Can you echo every one of the entries below word for word, leaving out the pictures?

[Chart-based quiz entries]

=== Begin Enclosure ===

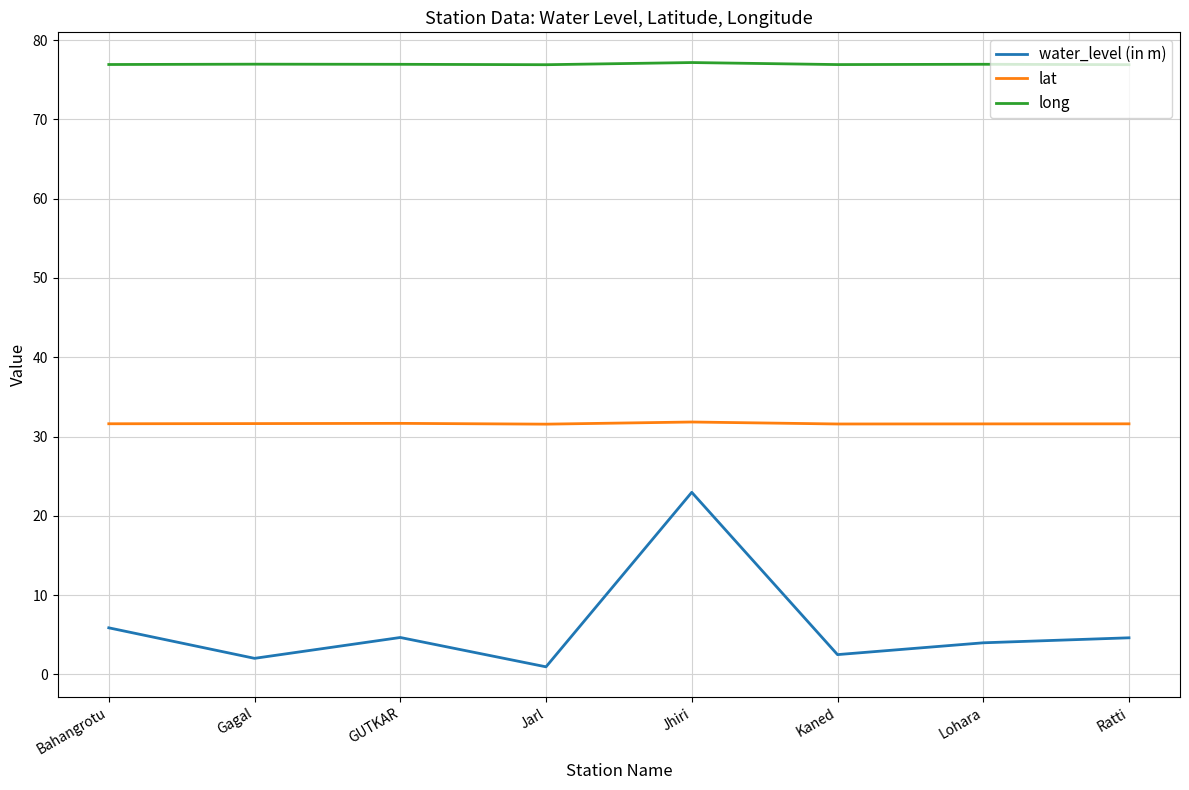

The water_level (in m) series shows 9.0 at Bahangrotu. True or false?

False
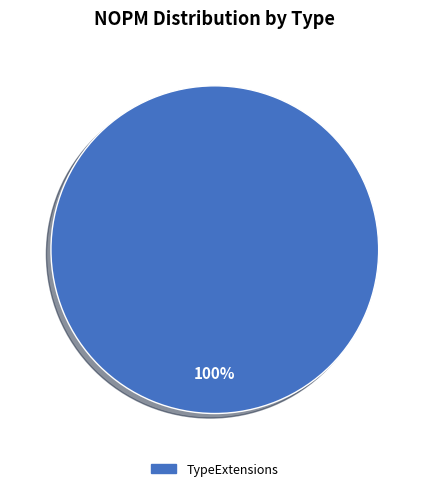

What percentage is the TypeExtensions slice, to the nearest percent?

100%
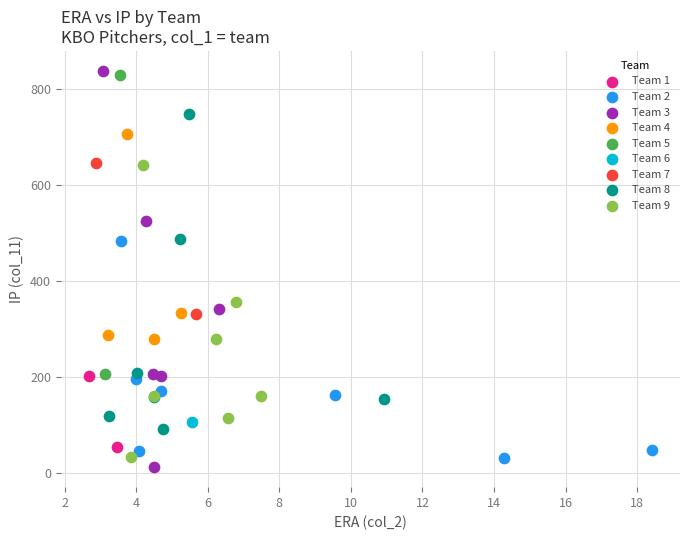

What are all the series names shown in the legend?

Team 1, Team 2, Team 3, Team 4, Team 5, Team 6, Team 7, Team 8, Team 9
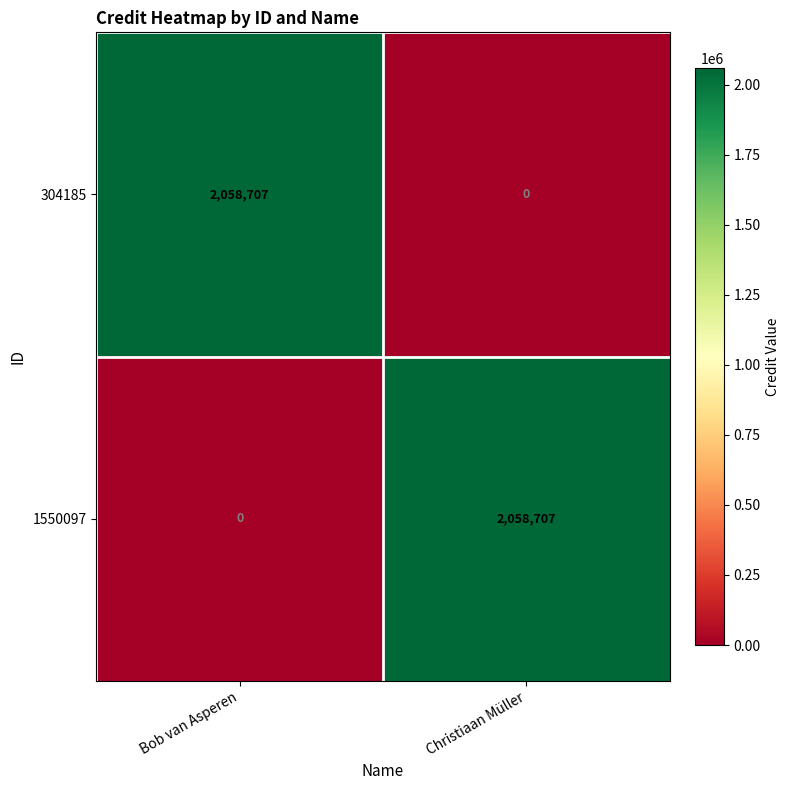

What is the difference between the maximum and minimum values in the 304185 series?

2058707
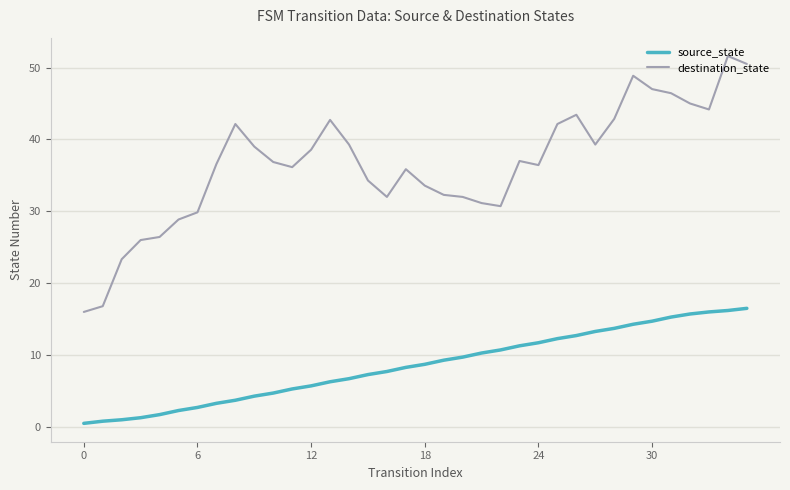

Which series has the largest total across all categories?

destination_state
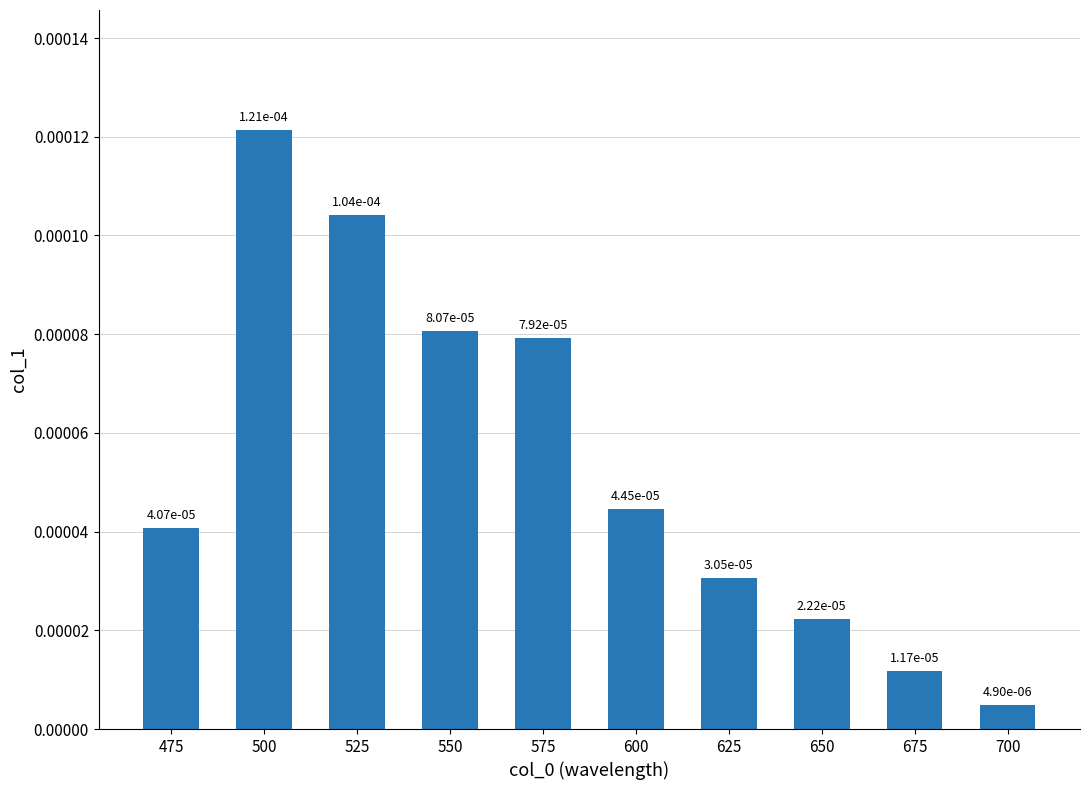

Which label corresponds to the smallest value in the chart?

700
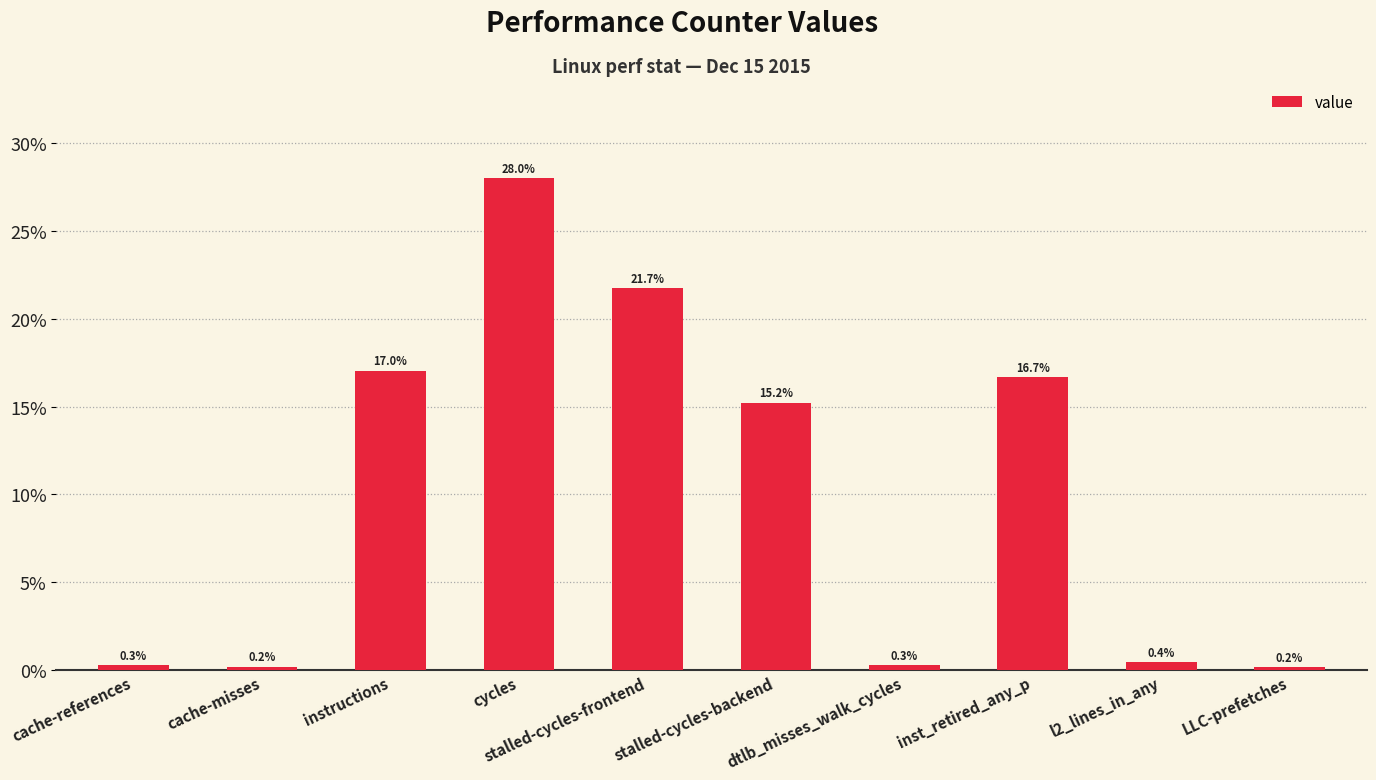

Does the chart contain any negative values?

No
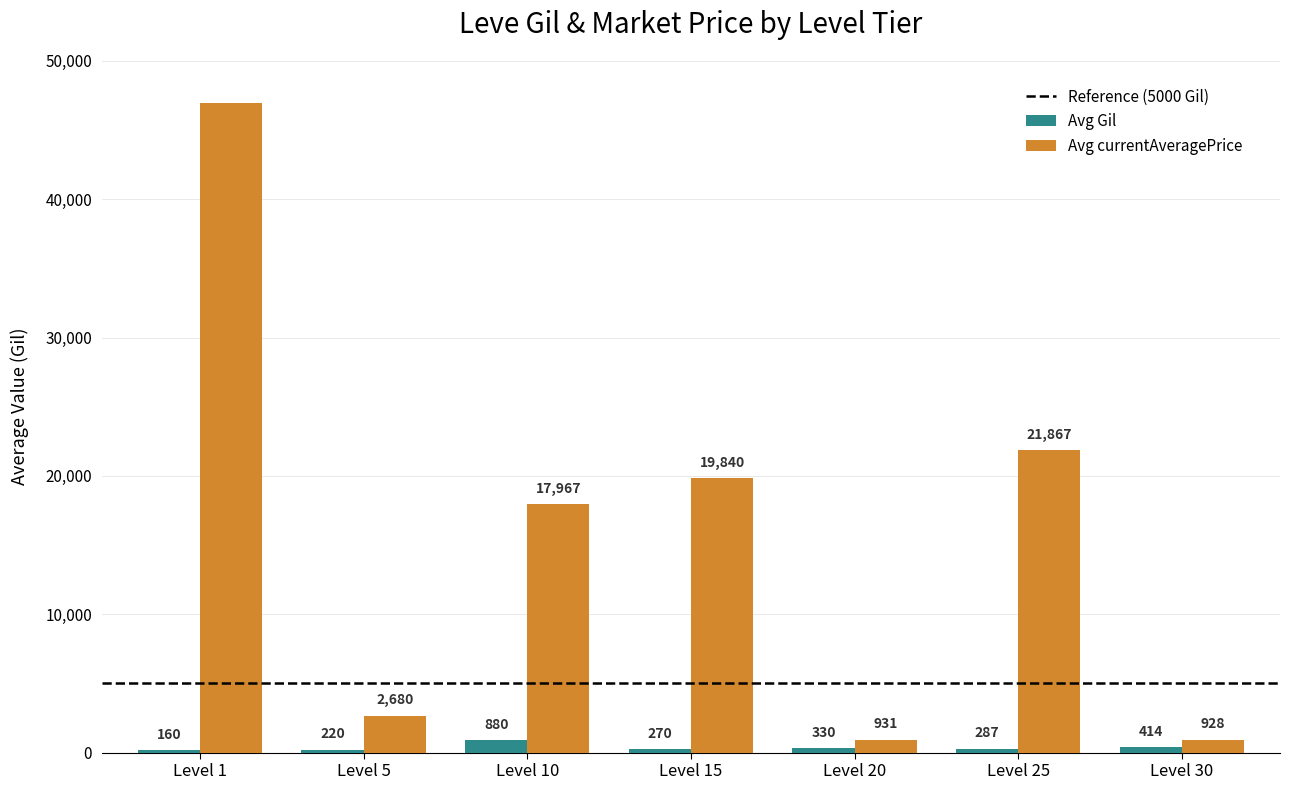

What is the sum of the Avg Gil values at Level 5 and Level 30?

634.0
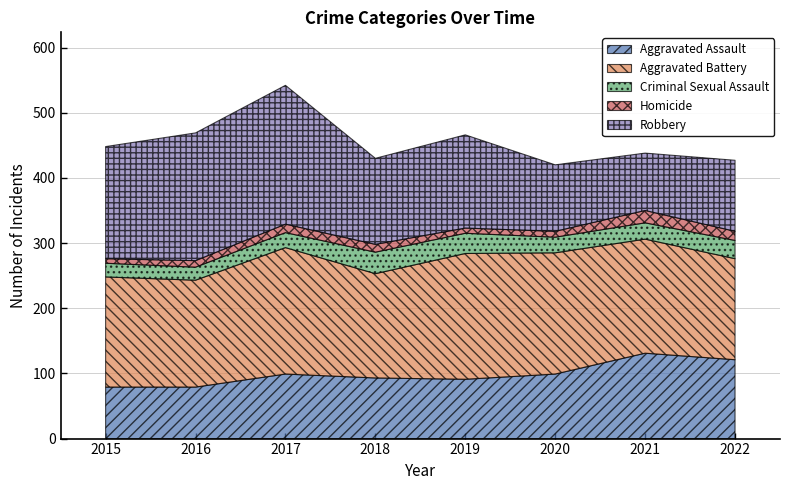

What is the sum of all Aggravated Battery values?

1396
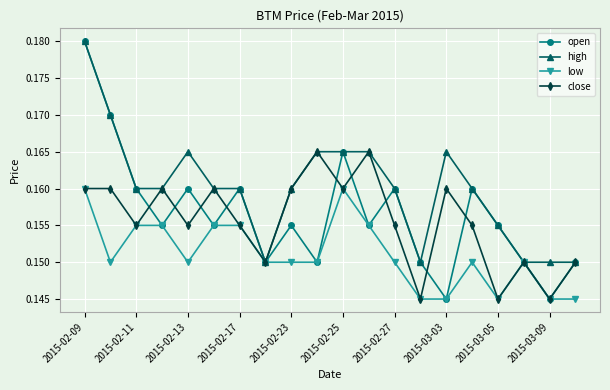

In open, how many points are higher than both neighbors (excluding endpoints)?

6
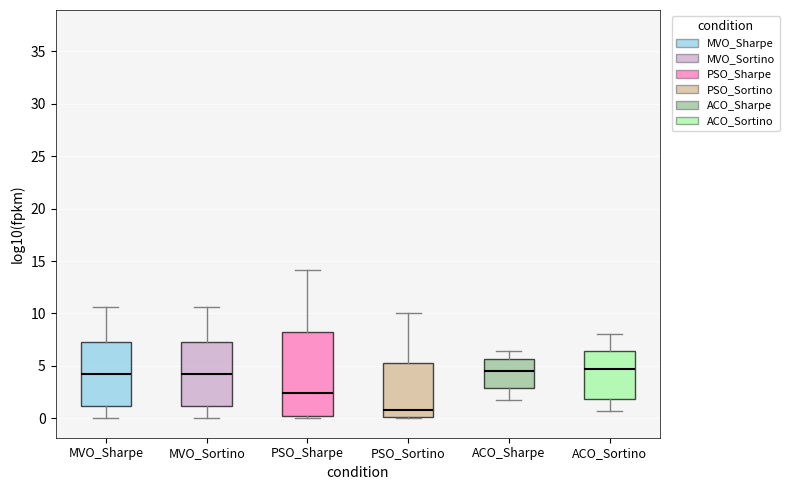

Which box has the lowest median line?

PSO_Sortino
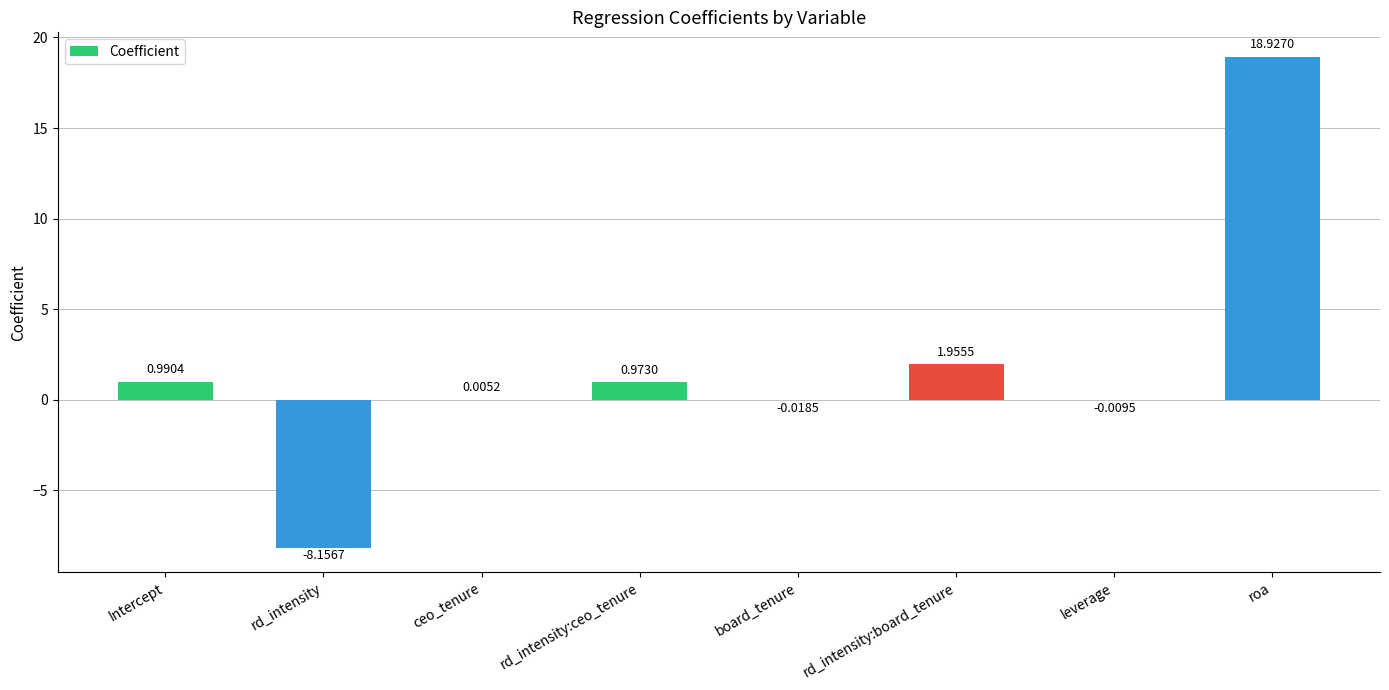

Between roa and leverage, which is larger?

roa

=== End Enclosure ===

● **SOLUTION**
The water_level (in m) series shows 9.0 at Bahangrotu. True or false?

False

What percentage is the TypeExtensions slice, to the nearest percent?

100%

What are all the series names shown in the legend?

Team 1, Team 2, Team 3, Team 4, Team 5, Team 6, Team 7, Team 8, Team 9

What is the difference between the maximum and minimum values in the 304185 series?

2058707

Which series has the largest total across all categories?

destination_state

Which label corresponds to the smallest value in the chart?

700

Does the chart contain any negative values?

No

What is the sum of the Avg Gil values at Level 5 and Level 30?

634.0

What is the sum of all Aggravated Battery values?

1396

In open, how many points are higher than both neighbors (excluding endpoints)?

6

Which box has the lowest median line?

PSO_Sortino

Between roa and leverage, which is larger?

roa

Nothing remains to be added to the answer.